Compute a spatial self-join (on intersects, contains, covers, touches, crosses, overlaps and equals) on line-separated WKT geometries read from stdin. Also supports within-distance joins for arbitrary meter distances if the input geometries are given as WGS84 coordinates.
Relations are written to stdout (or to a BZ2/GZ/plain file specified with -o
).
Can handle massive amounts of input data. For example, the full self-join on the complete ~1.5 B geometries of OpenStreetMap can be computed (excluding the time required for input parsing and output writing) in around 90 minutes on an AMD Ryzen 9 7950X machine with 16 physical and 32 virtual cores, 128 GB of RAM (DDR5), and 7.7 TB of disk space (NVMe SSD).
Additional materials required to do a full evaluation of our tool and a comparison against PostgreSQL+PostGIS can be found here.
cmake
gcc >= 5.0
(orclang >= 3.9
)libbz2
(optional)
Fetch this repository and init submodules:
git clone --recurse-submodules https://github.com/ad-freiburg/spatialjoin
mkdir build && cd build
cmake ..
make -j
To install, type
make install
$ cat example.txt
POLYGON((0 0, 10 0 ,10 10, 0 10, 0 0))
POLYGON((0 0, 10 0, 10 10, 0 10, 0 0), (1 1, 9 1, 9 9, 1 9, 1 1))
MULTIPOLYGON(((0 0, 10 0, 10 10, 0 10, 0 0), (1 1, 9 1, 9 9, 1 9, 1 1)))
POLYGON((4 4, 5 4, 5 5, 4 5, 4 4))
POLYGON((4 4, 5 4, 5 11, 4 11, 4 4))
LINESTRING(1 1, 1 2)
LINESTRING(0.5 1.5, 1.5 1.5)
LINESTRING(-10 1, 100 1)
POINT(0.5 0.5)
$ spatialjoin < example.txt
1 contains 9
9 intersects 1
[...]
You may specify a custom geometry string ID, outputted instead of the line number, before the WKT, separated by a tab:
$ cat example.txt
polygon1 POLYGON((0 0, 10 0 ,10 10, 0 10, 0 0))
polygon2 POLYGON((0 0, 10 0, 10 10, 0 10, 0 0), (1 1, 9 1, 9 9, 1 9, 1 1))
multipolygon3 MULTIPOLYGON(((0 0, 10 0, 10 10, 0 10, 0 0), (1 1, 9 1, 9 9, 1 9, 1 1)))
polygon4 POLYGON((4 4, 5 4, 5 5, 4 5, 4 4))
polygon5 POLYGON((4 4, 5 4, 5 11, 4 11, 4 4))

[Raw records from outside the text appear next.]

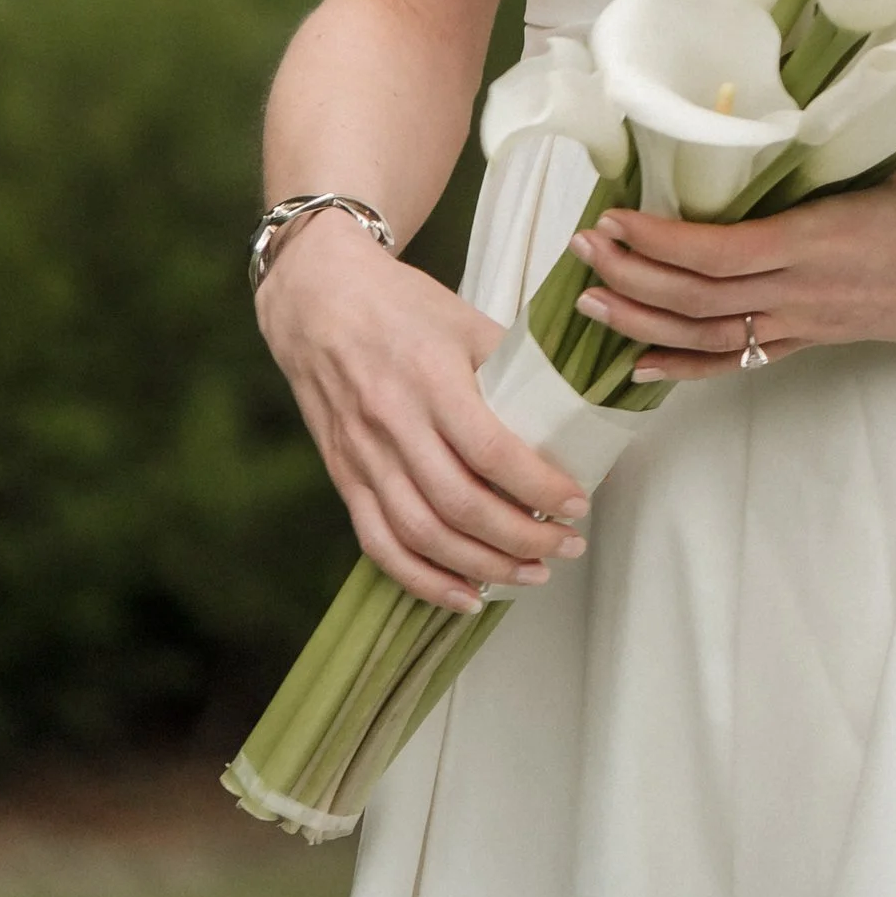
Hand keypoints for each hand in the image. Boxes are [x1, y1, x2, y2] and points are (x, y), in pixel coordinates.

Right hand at [256, 211, 591, 610]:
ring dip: (482, 567)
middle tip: (567, 546)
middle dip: (521, 538)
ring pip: (424, 535)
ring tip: (530, 574)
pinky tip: (466, 596)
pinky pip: (381, 545)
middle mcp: (393, 423)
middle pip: (460, 505)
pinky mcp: (344, 478)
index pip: (491, 450)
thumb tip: (567, 408)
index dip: (538, 486)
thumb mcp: (463, 318)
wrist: (317, 300)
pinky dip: (425, 581)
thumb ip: (510, 364)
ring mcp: (363, 456)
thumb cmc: (401, 305)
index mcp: (430, 376)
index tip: (578, 503)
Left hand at [569, 156, 895, 380]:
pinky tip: (642, 364)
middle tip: (578, 247)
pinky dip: (686, 364)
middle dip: (631, 277)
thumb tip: (763, 94)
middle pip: (699, 300)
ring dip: (645, 321)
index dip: (656, 242)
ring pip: (712, 336)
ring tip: (590, 298)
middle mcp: (812, 293)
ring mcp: (816, 324)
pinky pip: (743, 358)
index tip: (609, 214)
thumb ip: (826, 140)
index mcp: (826, 241)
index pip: (718, 254)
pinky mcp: (826, 338)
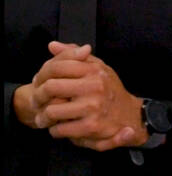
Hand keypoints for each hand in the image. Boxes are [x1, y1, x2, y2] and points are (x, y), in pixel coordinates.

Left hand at [32, 41, 147, 150]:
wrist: (130, 114)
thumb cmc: (109, 90)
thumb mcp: (97, 67)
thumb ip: (74, 56)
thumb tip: (52, 45)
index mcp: (93, 70)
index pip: (57, 66)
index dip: (41, 75)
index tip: (39, 83)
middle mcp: (94, 86)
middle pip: (50, 87)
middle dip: (38, 96)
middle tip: (36, 102)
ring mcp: (93, 106)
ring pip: (52, 111)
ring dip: (44, 116)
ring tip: (45, 117)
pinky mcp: (91, 126)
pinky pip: (60, 129)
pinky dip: (55, 130)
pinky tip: (60, 127)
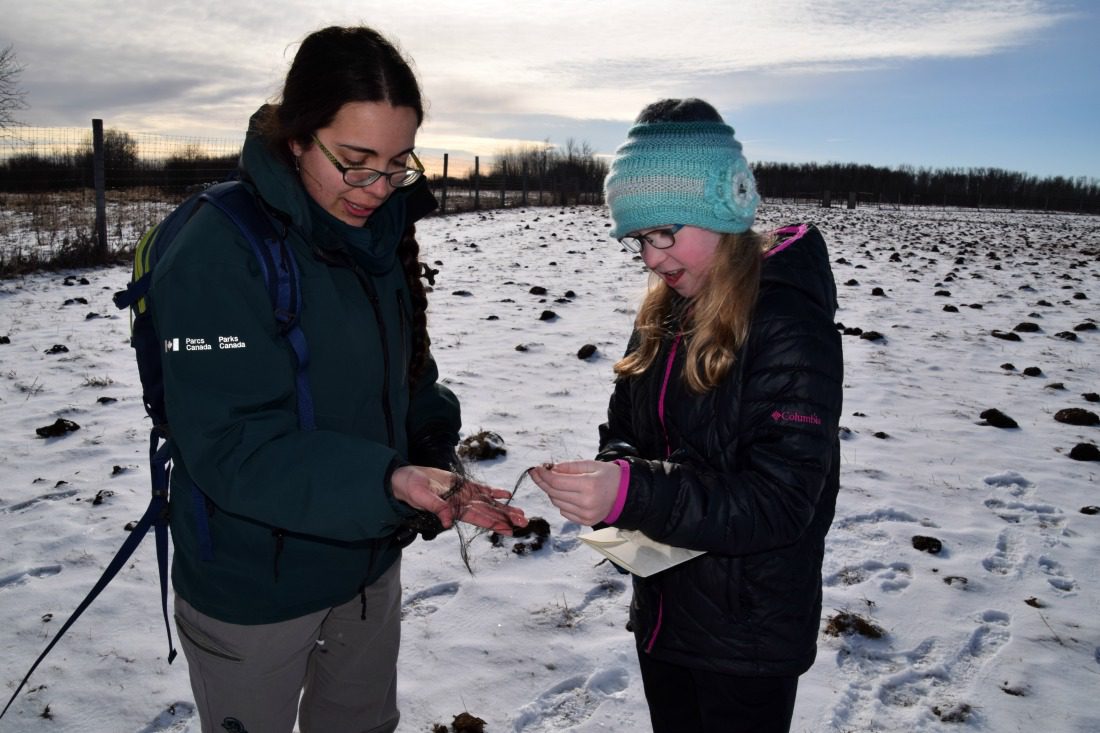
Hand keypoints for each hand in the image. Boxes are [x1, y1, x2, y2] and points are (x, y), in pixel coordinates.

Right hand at [391, 465, 526, 534]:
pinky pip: (481, 489)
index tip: (509, 529)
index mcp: (455, 509)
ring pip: (488, 502)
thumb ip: (436, 508)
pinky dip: (494, 491)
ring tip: (520, 512)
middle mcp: (462, 504)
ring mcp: (463, 494)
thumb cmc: (410, 489)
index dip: (495, 523)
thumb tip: (448, 522)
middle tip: (524, 521)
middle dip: (506, 517)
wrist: (403, 479)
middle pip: (489, 512)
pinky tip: (507, 493)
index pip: (479, 518)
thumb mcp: (421, 498)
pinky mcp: (461, 484)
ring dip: (504, 507)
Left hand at [528, 460, 620, 525]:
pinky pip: (564, 511)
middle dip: (543, 482)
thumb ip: (570, 466)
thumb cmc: (608, 476)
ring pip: (557, 503)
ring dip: (552, 492)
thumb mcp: (591, 464)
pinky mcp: (586, 522)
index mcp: (589, 485)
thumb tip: (550, 469)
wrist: (625, 494)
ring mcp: (586, 514)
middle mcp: (587, 502)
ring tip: (556, 482)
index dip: (543, 475)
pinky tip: (567, 494)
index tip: (536, 469)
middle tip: (537, 473)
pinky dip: (561, 502)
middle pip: (554, 493)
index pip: (556, 481)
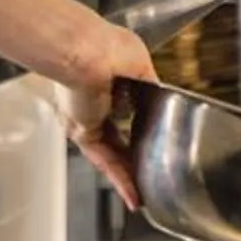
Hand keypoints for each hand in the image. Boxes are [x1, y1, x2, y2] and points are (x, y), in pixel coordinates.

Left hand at [51, 18, 158, 209]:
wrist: (82, 52)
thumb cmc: (106, 46)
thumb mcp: (140, 62)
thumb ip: (149, 83)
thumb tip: (158, 97)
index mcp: (106, 82)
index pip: (126, 111)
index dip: (142, 127)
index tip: (156, 141)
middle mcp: (93, 104)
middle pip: (118, 138)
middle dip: (134, 158)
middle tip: (150, 177)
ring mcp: (86, 120)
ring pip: (111, 154)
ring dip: (128, 175)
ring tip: (143, 194)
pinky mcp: (82, 132)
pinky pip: (103, 160)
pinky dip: (120, 178)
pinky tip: (134, 194)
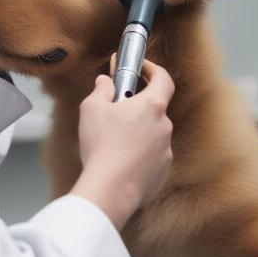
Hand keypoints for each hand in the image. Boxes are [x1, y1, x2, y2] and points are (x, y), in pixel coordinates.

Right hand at [71, 58, 174, 229]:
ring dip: (136, 132)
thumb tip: (105, 82)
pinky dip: (138, 154)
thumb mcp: (92, 108)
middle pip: (153, 108)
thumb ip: (101, 89)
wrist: (110, 189)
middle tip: (115, 109)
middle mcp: (164, 126)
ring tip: (112, 140)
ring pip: (151, 133)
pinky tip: (119, 160)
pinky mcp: (162, 171)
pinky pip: (151, 155)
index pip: (163, 78)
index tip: (141, 67)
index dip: (153, 69)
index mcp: (152, 106)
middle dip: (136, 106)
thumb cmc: (102, 146)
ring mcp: (165, 150)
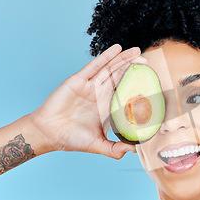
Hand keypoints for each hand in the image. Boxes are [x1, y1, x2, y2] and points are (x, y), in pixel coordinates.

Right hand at [29, 44, 144, 158]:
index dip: (137, 86)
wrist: (48, 133)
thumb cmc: (71, 139)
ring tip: (137, 51)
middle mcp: (100, 94)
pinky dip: (106, 56)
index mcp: (106, 107)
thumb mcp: (98, 145)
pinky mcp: (79, 80)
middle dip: (133, 68)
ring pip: (110, 69)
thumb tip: (134, 151)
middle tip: (147, 60)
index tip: (151, 81)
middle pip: (120, 77)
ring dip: (123, 59)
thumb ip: (115, 150)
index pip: (125, 92)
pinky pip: (94, 66)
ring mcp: (90, 86)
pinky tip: (116, 48)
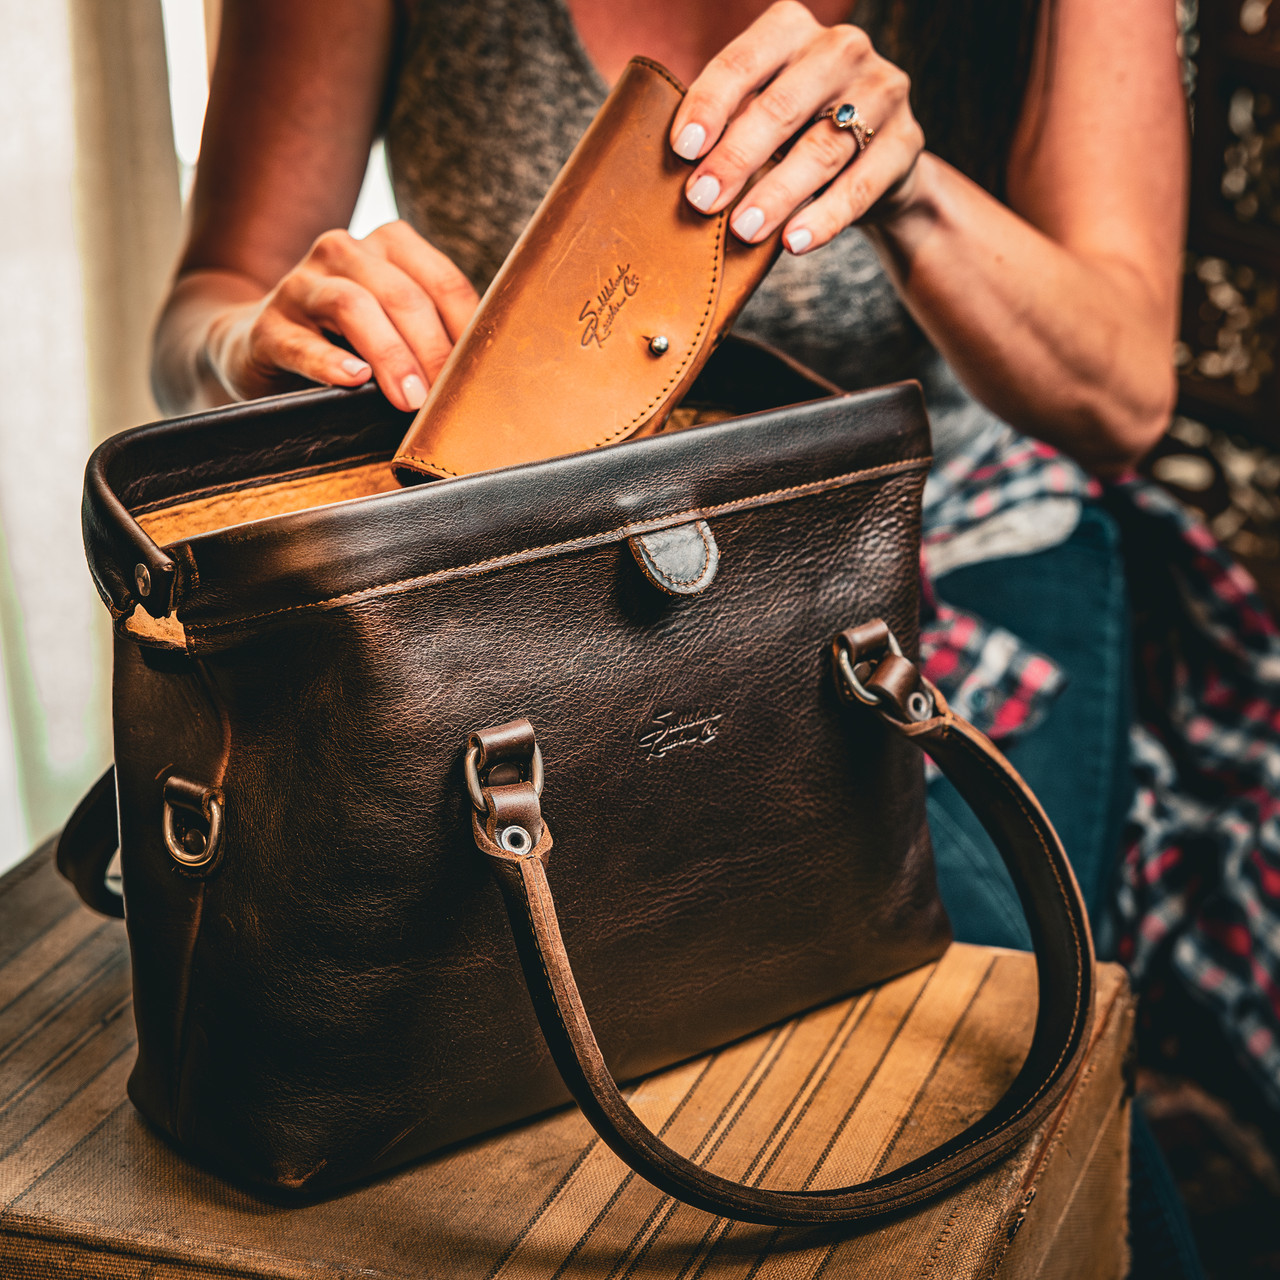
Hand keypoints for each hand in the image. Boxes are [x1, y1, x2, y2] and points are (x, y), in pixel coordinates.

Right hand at [206, 220, 480, 411]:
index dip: (467, 333)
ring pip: (354, 305)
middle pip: (403, 295)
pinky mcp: (268, 327)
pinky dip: (329, 362)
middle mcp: (344, 252)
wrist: (262, 347)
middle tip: (443, 400)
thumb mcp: (397, 325)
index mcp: (389, 246)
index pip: (443, 283)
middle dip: (431, 350)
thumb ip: (438, 333)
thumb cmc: (351, 342)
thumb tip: (489, 374)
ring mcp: (301, 285)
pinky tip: (354, 380)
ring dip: (389, 355)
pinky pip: (300, 342)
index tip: (480, 379)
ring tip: (409, 399)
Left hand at [668, 1, 923, 254]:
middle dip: (737, 157)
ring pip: (821, 148)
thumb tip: (673, 168)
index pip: (743, 62)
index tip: (681, 150)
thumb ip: (724, 125)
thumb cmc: (793, 136)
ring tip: (742, 230)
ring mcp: (882, 90)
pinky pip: (862, 184)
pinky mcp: (906, 141)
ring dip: (777, 193)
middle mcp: (841, 49)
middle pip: (781, 106)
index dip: (710, 105)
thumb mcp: (756, 116)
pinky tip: (794, 243)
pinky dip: (825, 217)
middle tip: (701, 200)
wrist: (874, 164)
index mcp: (791, 30)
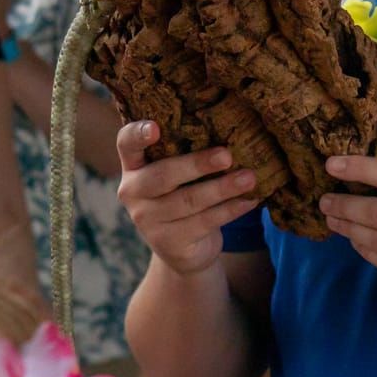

linestring6 LINESTRING(1 1, 1 2)
linestring7 LINESTRING(0.5 1.5, 1.5 1.5)
linestring8 LINESTRING(-10 1, 100 1)
point9 POINT(0.5 0.5)
$ spatialjoin < example.txt
polygon1 contains point9
point9 intersects polygon1
[...]
You may specify a "side" (either 0 or 1) per geometry, as an additional tab-separated field after the custom geometry ID. If sides are defined, only geometries from different sides are compared. Note that a custom geometry ID must be given, otherwise the side will be interpreted as the custom geometry ID. The default side is 0.
$ cat example.txt
polygon1 0 POLYGON((0 0, 10 0 ,10 10, 0 10, 0 0))
polygon2 0 POLYGON((0 0, 10 0, 10 10, 0 10, 0 0), (1 1, 9 1, 9 9, 1 9, 1 1))
multipolygon3 0 MULTIPOLYGON(((0 0, 10 0, 10 10, 0 10, 0 0), (1 1, 9 1, 9 9, 1 9, 1 1)))
polygon4 1 POLYGON((4 4, 5 4, 5 5, 4 5, 4 4))
polygon5 1 POLYGON((4 4, 5 4, 5 11, 4 11, 4 4))
linestring6 1 LINESTRING(1 1, 1 2)
linestring7 1 LINESTRING(0.5 1.5, 1.5 1.5)
linestring8 0 LINESTRING(-10 1, 100 1)
point9 1 POINT(0.5 0.5)
To compute a spatial join on a within-distance
predicate, use the --within-distance <METER>
option. spatialjoin
will output all pairs of geometries which are within <METER>
meters of each other. Note that your input geometries must be WGS 84 coordinates (longitude/latitude pairs) for correct meter distance computation.